PONTO III – Lula não faz nada de novo. Lula não tem dito nada de extraordinário. Ele faz e diz o óbvio. Mas neste momento histórico fazer e dizer o óbvio não é só o que resta possível, mas é o extremamente necessário para dar um mínimo de esperança a uma sociedade despedaçada e fragilizada, como a do Brasil de hoje.

PONTO IV – Outra mensagem que a caravana de Lula busca passar é a de que ainda há futuro. Com ou sem Lula na disputa eleitoral, 2018 tem que ser possível. Portanto, qualquer saída para a crise brasileira passa pelo voto popular. As aventuras golpistas travestidas por eufemismos como “parlamentarismo” e “semipresidencialimo” não podem prosperar. Assim como não pode prosperar as figuras aventureiras fantasiadas de apoliticismo e pautadas pelo discurso do ódio, da intolerância e da radicalização ainda maior, seja ele no estilo quarteleiro de Bolsonaro ou no almofadinha de Doria.

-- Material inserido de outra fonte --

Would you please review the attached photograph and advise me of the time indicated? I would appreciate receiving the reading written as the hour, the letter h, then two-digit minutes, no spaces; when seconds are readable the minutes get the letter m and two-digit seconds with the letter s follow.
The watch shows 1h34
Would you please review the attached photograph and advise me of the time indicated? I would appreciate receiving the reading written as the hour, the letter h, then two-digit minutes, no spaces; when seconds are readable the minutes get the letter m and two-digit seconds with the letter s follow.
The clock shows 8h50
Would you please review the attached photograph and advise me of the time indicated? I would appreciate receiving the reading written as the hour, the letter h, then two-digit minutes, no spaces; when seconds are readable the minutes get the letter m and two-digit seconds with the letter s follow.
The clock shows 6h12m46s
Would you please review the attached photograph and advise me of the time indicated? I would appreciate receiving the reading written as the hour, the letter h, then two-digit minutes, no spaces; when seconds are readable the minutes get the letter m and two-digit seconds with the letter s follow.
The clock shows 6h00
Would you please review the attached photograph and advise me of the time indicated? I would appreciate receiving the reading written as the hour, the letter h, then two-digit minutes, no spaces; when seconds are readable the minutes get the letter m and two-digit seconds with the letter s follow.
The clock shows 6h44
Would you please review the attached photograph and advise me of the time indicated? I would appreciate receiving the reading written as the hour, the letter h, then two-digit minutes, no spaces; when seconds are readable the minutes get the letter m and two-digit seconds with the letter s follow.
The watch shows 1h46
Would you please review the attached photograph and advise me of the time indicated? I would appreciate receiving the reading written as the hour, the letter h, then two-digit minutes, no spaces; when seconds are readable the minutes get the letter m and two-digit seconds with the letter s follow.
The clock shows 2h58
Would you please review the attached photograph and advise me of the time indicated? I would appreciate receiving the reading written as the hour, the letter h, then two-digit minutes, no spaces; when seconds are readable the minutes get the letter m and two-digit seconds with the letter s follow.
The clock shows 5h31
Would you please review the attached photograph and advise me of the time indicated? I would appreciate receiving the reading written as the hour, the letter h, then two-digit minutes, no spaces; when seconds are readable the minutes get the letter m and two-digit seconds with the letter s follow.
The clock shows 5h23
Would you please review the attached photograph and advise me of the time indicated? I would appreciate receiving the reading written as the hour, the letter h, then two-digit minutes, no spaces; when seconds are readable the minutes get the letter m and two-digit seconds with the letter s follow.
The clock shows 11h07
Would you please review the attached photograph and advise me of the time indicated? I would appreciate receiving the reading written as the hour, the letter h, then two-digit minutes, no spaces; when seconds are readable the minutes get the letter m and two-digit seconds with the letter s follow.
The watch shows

PONTO V – Hoje há um consenso no Brasil: a rejeição quase que absoluta ao desgoverno não eleito de Michel Temer. O país afunda sob o seu não comando e o que resta é vendido e entregue a preço de banana. O Brasil foi posto a venda com tudo dentro, inclusive com a mão de obra que já era barata e que agora passará a semiescrava, dada as reformas do governo não eleito.

PONTO VI – Aqueles que assaltaram o poder de Estado e sequestraram o Brasil apostam todas as fichas em expedientes pouco ou nada republicanos e na falta de memória da população para se perpetuarem nos seus cargos e com seus privilégios. Resta saber se já combinaram com a população. Por ora esta mostra-se resignada e apática. Mas há a sensação que algo queima como fogo de monturo.

PONTO VII – Deputados federais e senadores, em especial àqueles que pleiteiam um retorno, reeleitos, a Brasília próximo ano estão caminhando sob o fio da navalha. Em especial os que estão agarrados ao governo não eleito e acreditando que as inúmeras emendas liberadas no balcão de negócios que se tornou as duas casas os salvará. Contam com a desmemoria e, sobretudo, com o poder de transferência de votos dos prefeitos em suas bases. É uma aposta arriscada. Não será fácil pedir votos para os cargos proporcionais. Haverão os prefeitos de partir para o desgaste e pedir votos aos seus eleitores, mesmo sabendo dos efeitos da crise que já bate a porta dos municípios e da população mais humilde?

PONTO VIII – Apostar na falta de memória da população é ainda mais arriscado. Está gravado como uma cicatriz profunda na lembrança da população brasileira os dois momentos mais vergonhosos da história recente da República: a votação do impeachment e, mais recente ainda, a votação pelo prosseguimento ou não da denúncia contra Temer. A população haverá de cobrar esta fatura, e me parece que a conta será alta.

Lula Renata Campos Paulo CâmaraPONTO IX – Provocou arrepios nos ingênuos, de lado a lado, a visita de Lula aos herdeiros políticos de Eduardo. Não se assustem se PT e PSB virem a singrar os mares da camapanha eleitoral de 2018 juntos, em Pernambuco. Esta é uma ponte que, na visão de Lula, precisa ser reconstruída caso qualquer candidatura de  centro esquerda queira ser viável e vencedora nas eleições presidenciais de 2018. Se houver 2018!!!

PONTO X – Para o PSB de Pernambuco colar a imagem de Paulo Câmara a Lula não seria má ideia. Principalmente diante do desgaste e da falta de carisma que goza o governo do estado e o governador, respectivamente. Todos sabem que Lula é, desde algum tempo, o maior cabo eleitoral de Pernambuco. Haveria apenas uma equação a resolver em meio a tudo isso, e ela tem nome e sobrenome: Marília Arraes.

Wagner Geminiano – Doutorando em História pelo PPGH-UFPE.